Alors que la réforme des retraites a été à l'épreuve de la rue, ce mardi 7 septembre, revenons sur le "compte de prévention de la pénibilité" qui sera définitivement mis en place à partir du 1er janvier 2015. Avec quel financement ? Sur quel mode de calcul ? Les partenaires sociaux et les professionnels du BTP s'interrogent.
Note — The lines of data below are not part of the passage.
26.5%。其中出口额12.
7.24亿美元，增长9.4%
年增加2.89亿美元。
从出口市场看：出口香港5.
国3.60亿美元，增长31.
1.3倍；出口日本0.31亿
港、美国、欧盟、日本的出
Sujet casse-tête, voire épineux particulièrement dans le secteur du BTP. Si l'annonce du futur compte-temps pénibilité - qui s'inscrit dans la réforme des retraites dévoilée le 27 août dernier- satisfait une majorité des partenaires sociaux, dans le bâtiment, ce n'est pas le même son de cloche. "Ainsi, six articles du texte (Ndlr: le projet de loi sera soumis au Parlement le 7 octobre prochain) sont consacrés à la mise en place d'un compte personnel de prévention de la pénibilité", nous a précisé ces jours-ci l'UPA.

 

 

Cumul de points
En effet, les artisans et les entreprises du bâtiment ne voient pas d'un bon œil ce dispositif. "Ouvert pour tout salarié du secteur privé exposé à des conditions de travail réduisant l'espérance de vie, le compte permettra de cumuler des points en fonction de l'exposition à un ou plusieurs facteurs de pénibilité (Ndlr: dix au total)", a rappelé l'Exécutif.

 

Et de préciser en détails : "Chaque trimestre d'exposition donnera droit à un point (Ndlr : deux points en cas d'exposition à plusieurs facteurs)." Par ailleurs, le nombre total de points sera plafonné à 100.

 

Deux cotisations des employeurs, dont les niveaux seront définis par décret, financeront la prise en compte de la pénibilité. La première sera prélevée sur toutes les entreprises, sur la base de leur masse salariale. La seconde sera établie en proportion des salaires versés aux seuls employés exposés à la pénibilité.

 

Sur ce point, syndicats et partenaires sociaux sont extrêmement vigilants. "Au final, l'UPA compte bien engager une concertation avant l'automne avec le ministre du Travail pour en discuter à travers chaque branche professionnelle", nous a signalé Pierre Burban. Par ailleurs, la création du compte individuel de pénibilité risque de générer, d'après lui, une très grande complexité et de nombreux contentieux en plus du surcoût pour l'entreprise. "Ainsi le choc de simplification annoncé par le gouvernement ressemble déjà à un flop", ajoute-t-il.

 

Incompréhension
"Le Gouvernement estime qu'entre 18 % et 20 % des salariés pourraient être concernés, cela signifie que toutes les PME dans le bâtiment seront visées, indique à son tour Didier Ridoret, président de la FFB. Ce n'est pas aux entreprises du bâtiment à payer la pénibilité. C'est un arbitrage injuste. Par ailleurs, il est carrément impossible de mesurer l'impact en termes de coûts. Et pourtant, notre Direction des affaires sociales a tenté l'exercice particulièrement technique et complexe…" Et d'ajouter sur un ton colérique : "Une fois de plus, on découragera les employeurs du BTP à embaucher des ouvriers sur les chantiers."

 

 

"Comment déterminer les métiers pénibles, et qui va payer ?", s'interroge aussi Patrick Liébus, président de la Capeb. Qui se dit "très réservé" sur le compte-pénibilité que souhaite mettre en place le Gouvernement. "Cela va être ingérable ! Cela va créer des conflits entre salariés et patrons et surtout stigmatiser certains métiers", souligne-t-il. Et de continuer à prôner la prévention par branche, seule solution, selon lui, pour résoudre le problème de la pénibilité.

 

Désormais, Matignon table sur un rendement de 500 millions d'euros par an en 2020. Le taux sera fixé par décret. Il devrait être de "0,3 % à 0,5 %", indiquent les conseillers de Jean-Marc Ayrault. "Au nom de la solidarité interprofessionnelle", toutes les entreprises paieront aussi une autre cotisation, dont le taux "sera beaucoup plus faible".